Sono d’accordo con Draghi. Aggiungo che la stessa Commissione aveva già avviato prima della pandemia la procedura, mi passi il gioco di parole, per rivedere la procedura di deficit eccessivo. Dopo di che la crisi ha bloccato tutto, ma si prevede che nel 2021 la discussione riprenda. Ovviamente, questo dibattito sarà arricchito dalla capacità dei singoli Paesi di rispondere in senso positivo alle crisi facendo quello che Draghi ha chiamato il debito buono. La partita è aperta ed è presto per capire che cosa accadrà.
È questo il vero momento Hamilton di costruzione federale dell’Ue?

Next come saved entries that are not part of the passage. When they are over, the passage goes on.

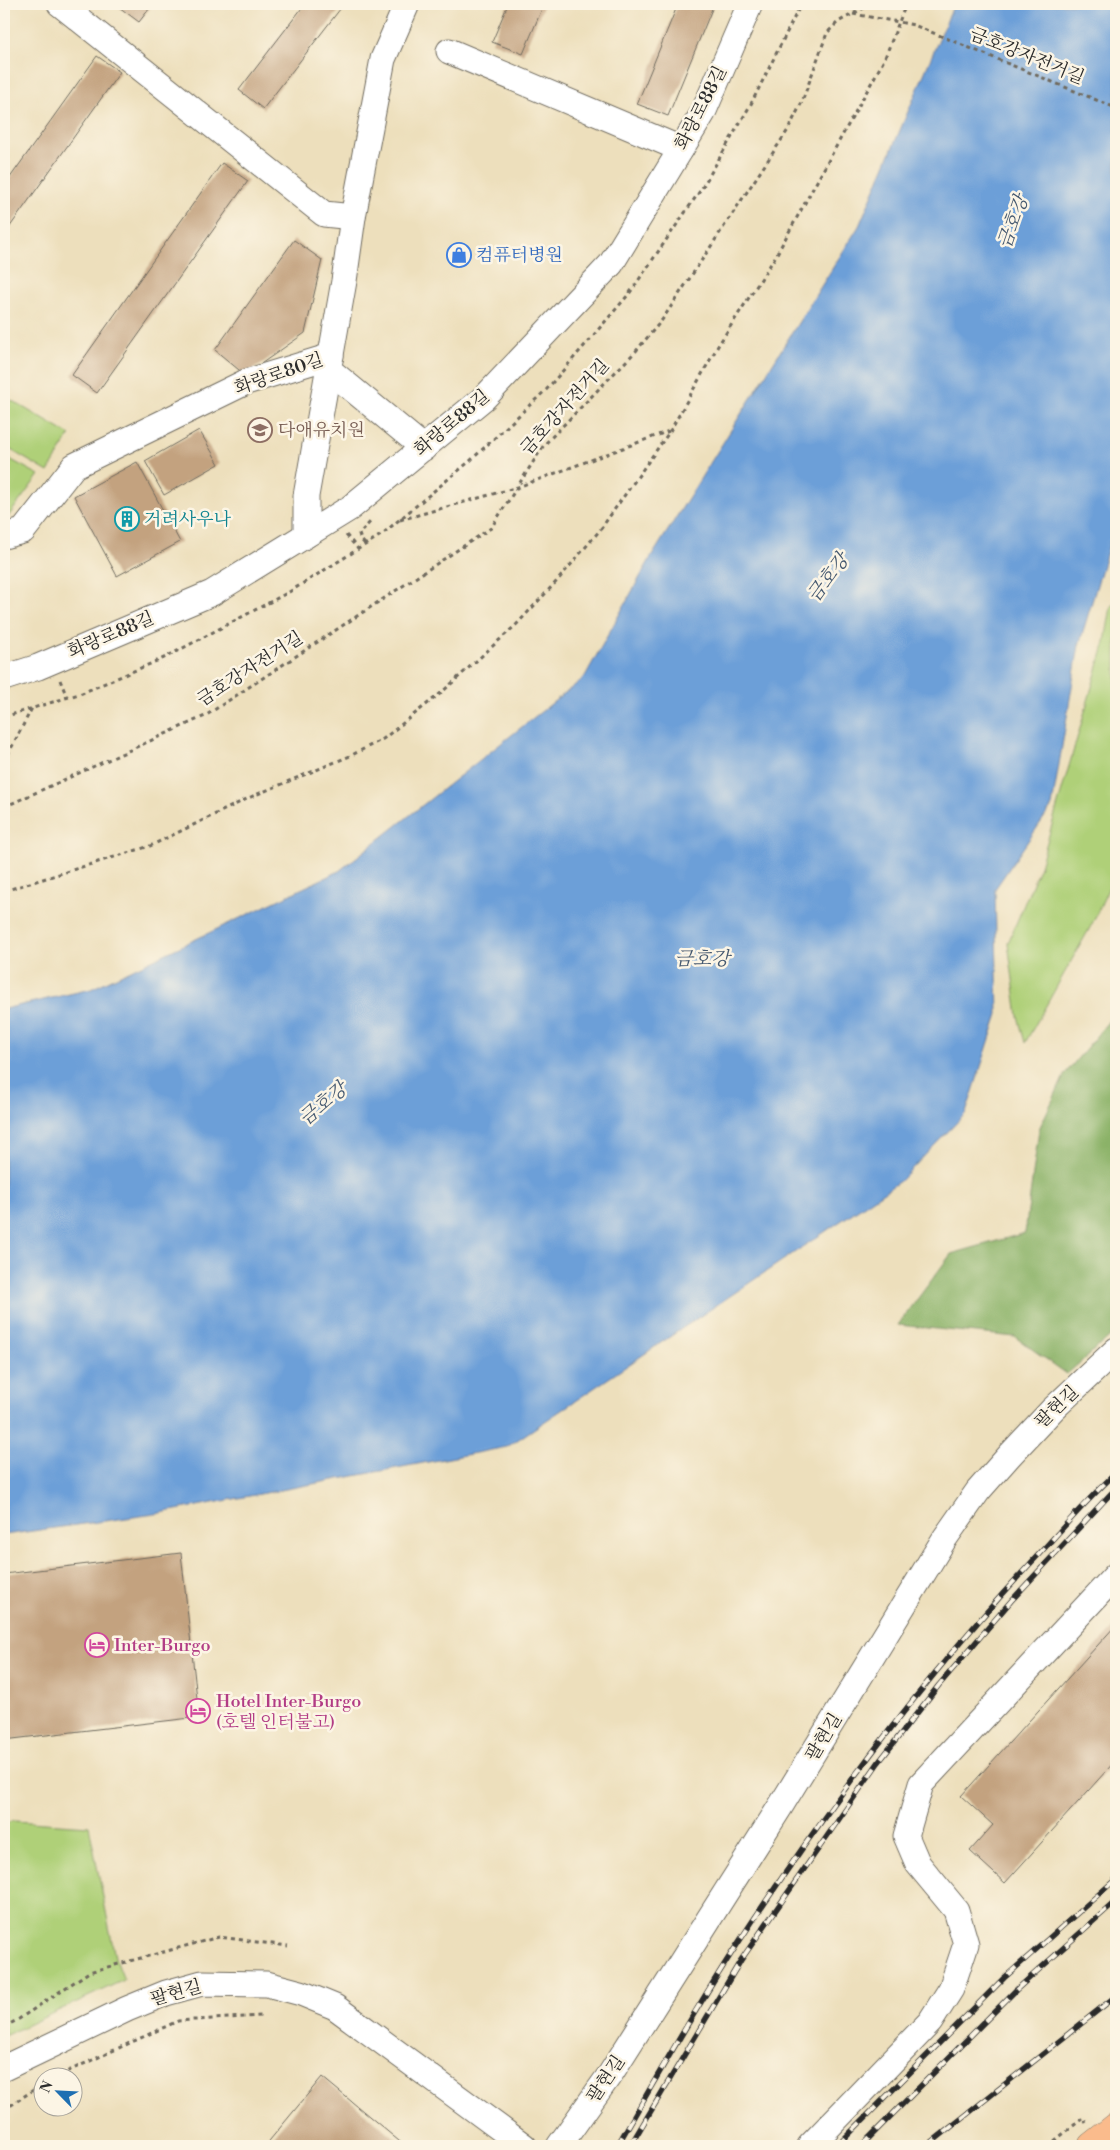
<svg xmlns="http://www.w3.org/2000/svg" width="1120" height="2150" font-family="'Libre Bodoni','Noto Serif KR',serif">
<style>
.green{fill:#afd078;stroke:#6d7e52}
.forest{fill:#8bb268;stroke:#5b6e4a}
.water{fill:#6c9fd8;stroke:#4c6582}
.building{fill:#c3a27f}
.lines{fill:none;stroke-linecap:round;stroke-linejoin:round}
.minor-casing{stroke:#6f6a5e;stroke-width:27}
.major-casing{stroke:#6f6a5e;stroke-width:29}
.path{stroke:#6f6a5e;stroke-width:3;stroke-dasharray:4 4;stroke-linecap:butt}
.minor{stroke:#fff;stroke-width:25}
.major{stroke:#fabb8c;stroke-width:28}
.rail-casing{stroke:#2b2b2b;stroke-width:5.5}
.rail{stroke:#fcf5e5;stroke-width:4;stroke-dasharray:11;stroke-linecap:butt}
.labels{text-anchor:middle;dominant-baseline:central;stroke-width:5;stroke-linejoin:round;paint-order:stroke}
.street-label{font-size:18px;fill:#2b2b2b;stroke:#fcf5e5}
.shop-label{font-size:18px;fill:#366cbe;stroke:#fcf5e5;text-anchor:start}
.education-label{font-size:18px;fill:#785e54;stroke:#fcf5e5;text-anchor:start}
.culture-label{font-size:18px;fill:#0d838f;stroke:#fcf5e5;text-anchor:start}
.hotel-label{font-size:18px;fill:#b23c85;stroke:#fcf5e5;text-anchor:start}
.water-label{font-size:19px;font-style:italic;fill:#455970;stroke:#fcf5e5}
</style>
<rect width="100%" height="100%" fill="#fcf5e5"/>
<filter id="ink" filterUnits="userSpaceOnUse"><feTurbulence type="fractalNoise" baseFrequency=".02" numOctaves="2"/><feDisplacementMap in="SourceGraphic" scale="10" xChannelSelector="R" yChannelSelector="G"/><feConvolveMatrix kernelMatrix="1 2 1 2 8 2 1 2 1" color-interpolation-filters="sRGB"/></filter>
<filter id="wash" filterUnits="userSpaceOnUse"><feTurbulence type="fractalNoise" baseFrequency=".0096" numOctaves="4" result="noise"/><feDisplacementMap in="SourceGraphic" scale="20" xChannelSelector="R" yChannelSelector="G"/><feGaussianBlur stdDeviation="1.12" result="paint"/><feColorMatrix in="noise" values="0 0 0 0 0 0 0 0 0 0 0 0 0 0 0 0 0 1.4 0 .05"/><feComposite in="paint" operator="in"/></filter>
<g filter="url(#wash)">
<rect width="100%" height="100%" fill="#eddfbc"/>
<!-- green -->
<g class="green">
<path d="M4,396l66,39 -22,37 -44,-26z"/>
<path d="M4,456l35,19 -35,47z"/>
<path d="M1116,602v270l-24,52 -67,119 -7,-27 -10,-73 32,-77 65,-224 6,-36z"/>
<path d="M14,1821l75,5 26,131 9,23 -120,56v-213z"/>
</g>
<!-- forest -->
<path class="forest" d="M1116,1012v319l-49,43 -52,-37 -117,-12 53,-71 74,-21 14,-104 26,-55z"/>
<!-- water -->
<path class="water" d="M954,4h162v518l-37,123 -27,161 -57,83 3,125 -32,99 -66,68 -393,266 -352,67 -151,21v-526l87,-20 248,-118 245,-193 66,-119 209,-333z"/>
<g id="blocks">
<!-- building -->
<g class="building">
<path d="M115,4h38l-14,18z"/>
<path d="M305,4h39l-81,105 -24,-19z"/>
<path d="M508,4h36l-21,50 -31,-12z"/>
<path d="M678,4h36l-46,112 -31,-12z"/>
<path d="M97,56l23,16 -116,163v-49z"/>
<path d="M222,163l26,18 -151,212 -25,-18z"/>
<path d="M294,240l28,20 -17,73 -60,42 -30,-25z"/>
<path d="M199,430l20,34 -55,31 -19,-34z"/>
<path d="M137,462l43,80 -63,34 -43,-80z"/>
<path d="M181,1553l18,164 -195,23v-166z"/>
<path d="M1116,1625v135l-111,123 -35,-32 23,-26 -32,-29z"/>
<path d="M322,2077l83,69h-140z"/>
</g>
</g>
</g>
<g filter="url(#ink)">
<use href="#blocks" fill-opacity="0" stroke="#6f6a5e" stroke-width="1"/>
<g class="lines">
<defs>
<g id="minor">
<path d="M60,4l264,210 29,3"/>
<path d="M449,51l232,98"/>
<path d="M328,369l96,79"/>
<path d="M306,535v-39l38,-215 9,-64 30,-158 24,-55"/>
<path d="M4,536l19,-5 51,-65 172,-84 85,-26"/>
<path d="M4,678l34,-11 174,-74 138,-85 135,-111 126,-133 92,-151 47,-109"/>
<path d="M4,2068l123,-59 39,-16 36,-10 65,1 34,9 34,14 189,139"/>
<path d="M559,2146l52,-73 169,-266 165,-269 33,-47 31,-35 44,-47 63,-59"/>
<path d="M810,2146l120,-124 21,-33 15,-45 -10,-34 -38,-46 -12,-28 15,-52 195,-209"/>
</g>
<path id="major" d="M1092,2146l24,-19"/>
</defs>
<!-- minor casing -->
<use href="#minor" class="minor-casing"/>
<!-- major casing -->
<use href="#major" class="major-casing"/>
<!-- path -->
<g class="path">
<path d="M853,14l46,8 7,-18"/>
<path d="M400,520l118,-33 151,-56"/>
<path d="M346,535l12,14"/>
<path d="M365,544l-4,-4 -2,-6 13,-14"/>
<path d="M60,680l7,17"/>
<path d="M4,717l78,-24 82,-35 125,-66 92,-57 89,-74 77,-72 82,-95 73,-106 49,-84 50,-100"/>
<path d="M4,762l28,-54"/>
<path d="M4,807l201,-91 286,-188 53,-83 92,-94 26,-31 126,-190 14,-28 25,-69 11,-11 33,-18"/>
<path d="M4,891l146,-45 103,-50 97,-40 33,-17 58,-46 76,-69 40,-43 43,-51 70,-99 49,-87 55,-85 110,-199 15,-38 15,3 202,83"/>
<path d="M4,2027l15,-8 70,-47 130,-35 69,9"/>
<path d="M53,2078l125,-57 83,-5"/>
<path d="M4,2110l38,-26"/>
<path d="M1048,2146l35,-28 3,5"/>
</g>
<!-- minor -->
<use href="#minor" class="minor"/>
<!-- major -->
<use href="#major" class="major"/>
<defs>
<g id="rail">
<path d="M617,2146c37,-64 74,-130 114,-192 89,-137 187,-269 298,-389 29,-31 56,-64 87,-92"/>
<path d="M630,2146l111,-186 137,-197 61,-78 72,-84 105,-113"/>
<path d="M837,2146l167,-168 112,-99"/>
<path d="M861,2146l155,-156 100,-89"/>
<path d="M927,2146l189,-150"/>
</g>
</defs>
<!-- rail casing -->
<use href="#rail" class="rail-casing"/>
<!-- rail -->
<use href="#rail" class="rail"/>
</g>
</g>
<!-- icons -->
<defs>
<symbol id="shop-ring" viewBox="-11 -11 22 22"><circle r="9.5" fill="#fcf5e5" stroke="#3f7fe0" stroke-width="1.5"/><path d="M-5-2.5h2.3a2.7 3.5 0 0 1 5.4 0H5L5.5 6h-11ZM-1.5-2.5h3a1.5 2.3 0 0 0-3 0Z" fill="#3f7fe0"/></symbol>
<symbol id="school-ring" viewBox="-11 -11 22 22"><circle r="9.5" fill="#fcf5e5" stroke="#8d6e63" stroke-width="1.5"/><path d="M0-5L7-2L0 1L-7-2ZM-4 1L0 2.5L4 1V4Q0 6-4 4Z" fill="#8d6e63"/></symbol>
<symbol id="building-ring" viewBox="-11 -11 22 22"><circle r="9.5" fill="#fcf5e5" stroke="#0f9aa8" stroke-width="1.5"/><path d="M-4-6H4V6H1V3H-1V6H-4ZM-2.5-4.3h1.7v1.8h-1.7ZM.8-4.3h1.7v1.8H.8ZM-2.5-1h1.7V.8h-1.7ZM.8-1h1.7V.8H.8Z" fill="#0f9aa8"/></symbol>
<symbol id="hotel-ring" viewBox="-11 -11 22 22"><circle r="9.5" fill="#fcf5e5" stroke="#d1479c" stroke-width="1.5"/><path d="M-6-4.5h1.5V1H6V5H4.5V3h-9V5H-6ZM-4 0a1.8 1.8 0 1 1 3.6 0ZM.5 0V-2.5h3Q6-2.5 6 0Z" fill="#d1479c"/></symbol>
</defs>
<g fill-rule="evenodd">
<use href="#shop-ring" x="445" y="241" width="28" height="28"/>
<use href="#school-ring" x="246" y="416" width="28" height="28"/>
<use href="#building-ring" x="113" y="505" width="28" height="28"/>
<use href="#hotel-ring" x="83" y="1631" width="28" height="28"/>
<use href="#hotel-ring" x="184" y="1697" width="28" height="28"/>
</g>
<g class="labels">
<!-- street labels -->
<g class="street-label">
<text transform="translate(1027 56) rotate(22)">금호강자전거길</text>
<text transform="translate(701 108) rotate(-63)">화랑로88길</text>
<text transform="translate(279 374) rotate(-19)">화랑로80길</text>
<text transform="translate(565 407) rotate(-48)">금호강자전거길</text>
<text transform="translate(452 423) rotate(-40)">화랑로88길</text>
<text transform="translate(111 635) rotate(-23)">화랑로88길</text>
<text transform="translate(250 669) rotate(-33)">금호강자전거길</text>
<text transform="translate(1057 1407) rotate(-44)">팔현길</text>
<text transform="translate(824 1737) rotate(-59)">팔현길</text>
<text transform="translate(176 1993) rotate(-16)">팔현길</text>
<text transform="translate(606 2079) rotate(-56)">팔현길</text>
</g>
<!-- shop labels -->
<g class="shop-label">
<text x="476" y="255">컴퓨터병원</text>
</g>
<!-- education labels -->
<g class="education-label">
<text x="278" y="430">다애유치원</text>
</g>
<!-- culture labels -->
<g class="culture-label">
<text x="144" y="519">거려사우나</text>
</g>
<!-- hotel labels -->
<g class="hotel-label">
<text x="114" y="1645">Inter-Burgo</text>
<text x="216" y="1701">Hotel Inter-Burgo<tspan x="216" dy="21">(호텔 인터불고)</tspan></text>
</g>
<!-- water labels -->
<g class="water-label">
<text transform="translate(1013 222) rotate(-70)">금호강</text>
<text transform="translate(828 578) rotate(-53)">금호강</text>
<text x="702" y="959">금호강</text>
<text transform="translate(323 1104) rotate(-40)">금호강</text>
</g>
</g>
<!-- margin -->
<rect width="1120" height="2150" fill="none" stroke="#fcf5e5" stroke-width="20"/>
<!-- north arrow -->
<g transform="translate(58 2092) rotate(294)"><circle r="24" fill="#fcf5e5" stroke="#a8a49b"/>
<path d="M0-4L9 19L0 12L-9 19Z" fill="#1f6fb2"/>
<text y="-8" font-size="14" font-weight="bold" text-anchor="middle" fill="#2b2b2b">N</text>
</g>
</svg>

Di fatto sì, anche se in una forma diversa. Gli Usa decisero di varare il debito comune non sull’onda di una crisi drammatica come l’attuale, ma di un progetto istituzionale a tutto tondo. Ma non dimentichiamo che anche negli Usa l’espansione delle funzioni federali è avvenuta a fronte di crisi che i singoli Stati non potevano gestire in modo efficace. L’Ue sta facendo esattamente lo stesso percorso, anche se oggi la decisione di creare debito comune viene vista come eccezionale e temporanea, più che come il new normal. Come andranno le cose lo vedremo più avanti, anche se sono convinto che, una volta accettato il principio e nell’ipotesi che i Paesi dimostrino di essere all’altezza della sfida di spendere bene i fondi, il tema verrà affrontato senza i pregiudizi del passato. Per questo, il comportamento dell’Italia con i fondi europei è così importante, anche ai fini del futuro dell’Unione Europea.
Non crede che l’instaurazione del momento Hamilton europeo abbia una contropartita da valutare attentamente, e cioè il grado di democraticità – prossimo allo zero – delle decisioni europee rispetto alle comunità nazionali dei singoli Stati?
Il tema esiste, anche se il parlamento europeo sta facendo bene il suo lavoro. Ma i suoi poteri sono limitati, mentre dovrebbero essere rafforzati, ad esempio attraverso il potere di iniziativa legislativa, oggi assegnata solo alla Commissione. Sono comunque grandi temi che spero possano essere affrontati nella conferenza sul futuro dell’Ue che dovrebbe tenersi nel 2021, la quale mi auguro dia nuova spinta al progetto di un’Europa federale.